Any foodie has surely noticed that, like me, quinoa has become a pretty big freaking deal lately.  For anyone who is unfamiliar with it, quinoa (pronounced ki-nwa) is a grain-like crop with edible seeds.  It originated south of the border in places like Peru, Bolivia, Equador, etc. but has recently made a splash in the culinary world for it's nutitional values.  You cook it like you would rice and generally it's used in the same applications, although I don't know that I've ever seen a quinoa cake or quinoa pudding.  It contains amino acids, iron, calcium, and phosphorus but the real kicker is that it's gluten-free.  Anyone with an allergy to gluten could certainly replace rice or noodles with quinoa and in my mind, that's it's one saving grace because the flavor is dull and I find it difficult to season well.  My thoughts on the subject end like this: let the vegans, hippies, and gluten-intolerants have their quinoa, I'll stick with rice, noodles, and bread.

Thursday, September 20, 2012

Leftover Lunch for Grandma Roper

I enjoyed the pleasure of having lunch with my Grandmother today.  It’s strange to wonder how long it’s been since just the two of us have had a conversation and frankly, it’s been an embarrassingly long time.  Sufficed to say, I enjoyed myself immensely.  There’s something comforting in the knowledge that even though we’re over 50 years apart, we have so many similarities.  While I’m often referred to as an “old spirit”, I prefer to think my Grandma is young at heart.  Whatever it is, she and I see eye-to-eye and she’s full of useful wisdom and reassures me that my life is on the right track.  In short: Grandma’s got the touch!

Despite my sister’s light Facebook nagging, it took just one mention from my Grandma that maybe I should start posting recipes again.  So, as my homage to the Ropers, I figure I’ll post a recipe that has leftovers perfect for sandwich making!

Ryan bought a beautiful pot roast last week and demanded that I cook it up.  I suspect he was itching for a traditional pot roast dish with potatoes, onions, carrots, and the like but when I saw it in the fridge, I smirked and made other plans.  Obviously, it’s slow cooked which means measurements don’t exist – season as you go!  I drizzled some olive oil in my biggest cast iron crock pot and seared the meat on all sides while my oven preheated to about 325. 

Once my meat was seared, I threw in a bunch of diced onions, minced garlic, chopped tomatoes, and beef stock…enough to cover the meat.  I also added about 4 or 5 padron peppers to spice it up a little.  Salt, pepper, cumin, and whathaveyou also graced the crock pot.  I brought it all to a light simmer over the stove then tossed it in the oven where it sat for nearly four hours, only pulled out occasionally for a quick sip of the sauce and any appropriate additions.
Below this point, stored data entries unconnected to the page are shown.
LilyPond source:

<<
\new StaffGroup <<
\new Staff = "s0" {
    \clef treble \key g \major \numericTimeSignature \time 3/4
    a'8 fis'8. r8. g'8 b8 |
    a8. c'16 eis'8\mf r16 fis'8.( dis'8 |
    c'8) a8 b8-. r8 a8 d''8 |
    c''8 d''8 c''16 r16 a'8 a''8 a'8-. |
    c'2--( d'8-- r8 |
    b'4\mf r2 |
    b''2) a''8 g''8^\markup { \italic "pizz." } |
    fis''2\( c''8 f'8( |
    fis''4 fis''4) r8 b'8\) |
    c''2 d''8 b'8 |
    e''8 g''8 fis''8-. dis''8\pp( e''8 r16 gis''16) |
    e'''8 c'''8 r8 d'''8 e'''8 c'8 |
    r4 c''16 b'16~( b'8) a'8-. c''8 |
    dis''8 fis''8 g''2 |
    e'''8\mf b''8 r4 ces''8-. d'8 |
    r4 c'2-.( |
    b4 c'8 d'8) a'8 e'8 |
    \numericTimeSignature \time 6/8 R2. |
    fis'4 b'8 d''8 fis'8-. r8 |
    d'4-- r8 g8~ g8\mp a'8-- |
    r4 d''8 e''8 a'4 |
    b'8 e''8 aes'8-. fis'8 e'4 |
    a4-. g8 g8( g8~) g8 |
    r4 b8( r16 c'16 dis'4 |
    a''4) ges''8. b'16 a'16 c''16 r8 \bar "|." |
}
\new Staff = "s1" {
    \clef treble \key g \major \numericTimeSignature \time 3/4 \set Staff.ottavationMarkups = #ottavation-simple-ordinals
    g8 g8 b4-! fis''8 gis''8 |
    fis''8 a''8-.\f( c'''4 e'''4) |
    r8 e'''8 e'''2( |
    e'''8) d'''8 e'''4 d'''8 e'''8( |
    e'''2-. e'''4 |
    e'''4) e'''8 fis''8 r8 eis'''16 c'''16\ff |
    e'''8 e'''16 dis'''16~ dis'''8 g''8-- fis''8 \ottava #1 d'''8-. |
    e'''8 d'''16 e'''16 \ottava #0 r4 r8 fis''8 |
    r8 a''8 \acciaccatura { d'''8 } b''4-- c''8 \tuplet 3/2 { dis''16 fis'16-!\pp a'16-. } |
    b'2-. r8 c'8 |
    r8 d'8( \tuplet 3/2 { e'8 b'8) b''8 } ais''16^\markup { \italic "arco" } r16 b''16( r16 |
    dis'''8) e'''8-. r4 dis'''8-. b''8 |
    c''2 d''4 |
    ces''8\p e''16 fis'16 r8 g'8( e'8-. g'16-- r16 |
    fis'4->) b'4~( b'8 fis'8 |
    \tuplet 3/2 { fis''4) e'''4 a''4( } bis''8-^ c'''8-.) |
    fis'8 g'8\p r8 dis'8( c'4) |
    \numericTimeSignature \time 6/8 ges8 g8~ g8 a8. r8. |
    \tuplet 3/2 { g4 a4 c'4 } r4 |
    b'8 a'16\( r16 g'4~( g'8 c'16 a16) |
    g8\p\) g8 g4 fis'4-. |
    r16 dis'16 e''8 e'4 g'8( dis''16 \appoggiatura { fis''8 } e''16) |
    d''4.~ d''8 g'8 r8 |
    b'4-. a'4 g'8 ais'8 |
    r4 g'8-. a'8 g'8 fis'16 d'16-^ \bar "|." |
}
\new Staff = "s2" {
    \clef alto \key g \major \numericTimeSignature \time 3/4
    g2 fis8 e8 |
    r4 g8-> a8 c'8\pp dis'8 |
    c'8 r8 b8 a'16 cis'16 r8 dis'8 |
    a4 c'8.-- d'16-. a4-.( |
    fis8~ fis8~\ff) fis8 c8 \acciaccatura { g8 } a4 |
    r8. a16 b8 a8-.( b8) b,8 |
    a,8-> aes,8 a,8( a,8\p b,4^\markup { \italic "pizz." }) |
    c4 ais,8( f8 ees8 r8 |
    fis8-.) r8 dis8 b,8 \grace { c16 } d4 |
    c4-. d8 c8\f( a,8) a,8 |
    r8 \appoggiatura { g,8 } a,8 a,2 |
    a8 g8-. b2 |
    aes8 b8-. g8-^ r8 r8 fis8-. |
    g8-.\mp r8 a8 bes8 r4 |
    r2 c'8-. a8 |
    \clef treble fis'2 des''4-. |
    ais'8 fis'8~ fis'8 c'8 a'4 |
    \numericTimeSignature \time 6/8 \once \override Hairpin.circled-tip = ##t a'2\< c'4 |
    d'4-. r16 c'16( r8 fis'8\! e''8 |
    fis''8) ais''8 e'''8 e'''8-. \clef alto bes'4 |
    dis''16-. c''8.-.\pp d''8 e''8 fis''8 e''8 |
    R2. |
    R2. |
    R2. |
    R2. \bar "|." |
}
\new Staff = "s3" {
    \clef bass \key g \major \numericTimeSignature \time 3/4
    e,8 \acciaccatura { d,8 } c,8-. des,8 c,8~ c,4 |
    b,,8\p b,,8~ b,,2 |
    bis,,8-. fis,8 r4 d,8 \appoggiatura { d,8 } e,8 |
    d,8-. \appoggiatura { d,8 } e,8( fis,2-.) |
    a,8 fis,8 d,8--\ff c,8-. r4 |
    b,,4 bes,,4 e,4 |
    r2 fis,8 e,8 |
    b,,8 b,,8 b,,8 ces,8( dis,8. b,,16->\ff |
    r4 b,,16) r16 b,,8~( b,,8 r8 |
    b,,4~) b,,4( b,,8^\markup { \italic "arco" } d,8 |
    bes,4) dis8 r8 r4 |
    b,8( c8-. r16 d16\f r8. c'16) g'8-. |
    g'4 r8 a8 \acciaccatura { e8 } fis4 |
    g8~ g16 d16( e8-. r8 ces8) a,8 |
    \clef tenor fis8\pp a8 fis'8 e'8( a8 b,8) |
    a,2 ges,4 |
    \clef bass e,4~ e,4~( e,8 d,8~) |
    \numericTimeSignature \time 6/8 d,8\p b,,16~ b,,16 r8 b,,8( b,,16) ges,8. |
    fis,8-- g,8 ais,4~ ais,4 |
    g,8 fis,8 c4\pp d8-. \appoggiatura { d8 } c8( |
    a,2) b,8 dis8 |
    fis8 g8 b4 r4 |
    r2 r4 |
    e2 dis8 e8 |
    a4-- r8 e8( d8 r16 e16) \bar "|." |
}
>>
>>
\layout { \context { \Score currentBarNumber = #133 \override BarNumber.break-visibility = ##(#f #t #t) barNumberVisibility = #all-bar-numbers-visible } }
After an adequately long time in the oven, I pulled my pot out and placed it on the stove over medium low heat so it would continue to simmer while I shredded the meat apart with a fork and knife (an easy-as-pie task as it pretty much just fell apart beautifully).

TIP: because my pot roast had a layer of fat on one side, my broth got quite oily and just skimming it wasn’t going to get the job done.  Move the pot halfway off the burner for about 10 minutes and skim from the edge that’s tilted off the heat (because fat and impurities gather at the coolest place).  Simmer gently and never boil because that just churns fat into the broth.

I made some guacamole, whipped up some corn tortillas (made from masa) and served the beef as fajitas with cheese and cilantro.

Of course, when you have a 3lb. roast, you’ll have leftovers!  So, I used the leftover beef to make some killer sandwiches served on caibatta rolls.  Warm the beef in a skillet, add some horseradish and freshly cracked black pepper.  Lightly toast the rolls (after you've cut them in half, of course) and spread thin layers of mayonnaise (NOT Miracle Whip because…YUCK!) and Dijon mustard before putting your beef on the sandwich and devouring.  Extra credit if you make it for a Roper!